1. Giving a paid endorsement for cell phones the dignified title of
"research" is like calling mock documentary styled commercials for
anti-depressants paid for by pharmaceutical companies "information." If
American politicians were paid off by Enron to keep their mouths shut
about corruption it seems reasonable to assume that more than a few
corporations are quite good at finding and financing their spin doctors
and making sure they "look" respectable. Ph D or not, you sold your soul,
Sadie Plant, and you cannot claim objectivity when others who operate
similarly are called to task, and even taken to court.

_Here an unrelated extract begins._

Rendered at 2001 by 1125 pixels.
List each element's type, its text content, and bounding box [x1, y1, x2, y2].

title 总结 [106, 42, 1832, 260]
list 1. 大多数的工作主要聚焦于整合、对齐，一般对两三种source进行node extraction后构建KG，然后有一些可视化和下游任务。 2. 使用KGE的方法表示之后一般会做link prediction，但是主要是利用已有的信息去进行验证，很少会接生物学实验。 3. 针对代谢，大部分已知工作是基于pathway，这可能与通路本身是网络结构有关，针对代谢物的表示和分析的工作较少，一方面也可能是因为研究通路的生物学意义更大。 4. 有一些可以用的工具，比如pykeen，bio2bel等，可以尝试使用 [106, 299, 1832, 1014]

2. Plant jumps to conclusions based on her observations that are both sci
entifically unsound and illogical. What was described as increased manual
dexterity of the thumb is not a genetic mutation but simply the result of
long term practice and exercising of a body part - many musicians evidence
similarly surprising dexterity. It could also be argued that the increased
dexterity was not even the result of the machine but of the exercise -
hence we could all make our thumbs do 500 push ups a day and end up with
the same capacities as the cell phone users. Plant appears to have fallen
prey to the kind of hype that "fab-ab" advertisers use, promising viewers
that this or that new fangled machine will finally enable them to lose
weight, look beautiful, or get a life.

3. Plant is nothing short of disingenuous in suggesting that there is some
equivalent between corporate sponsored technophilic narratives about how
the products we are encouraged to consume at ever increasing rates will
make us superior human beings (suggested in her views on how using cell
phones make us have better thumbs) and the reports of independent
organizations on the toxic effects of electronics on laborers. Such an
assertion borders on the immoral.  Her "studies" support the interests of
those who suppress the other information in order to maximize their
profit. In that sense her arguments are pro-globalization in its most
heinous form -- "progress" is to be measured by the questionable
appearance of an emancipatory effect of technology on a few, not the
outrageously unequal economic structure that makes a few trinkets
available to an elite while starving millions, or the abusive labor
conditions that destroy the lives of so many. Her work provides the
narrative of seduction for Motorola enshrouded in trendy rhetoric about
genetics and human-machine interfaces that is not only bad scholarship but
it obfuscates deep and disturbing truths. Her pseudo-scientific views
constitute the "master narrative" in a contemporary master/slave
dialectic.

And now, because I believe it is more important to spend my time working
on changing the "slave" side of that dialectic than to argue with the
handmaidens of the masters, I will bring this to a close.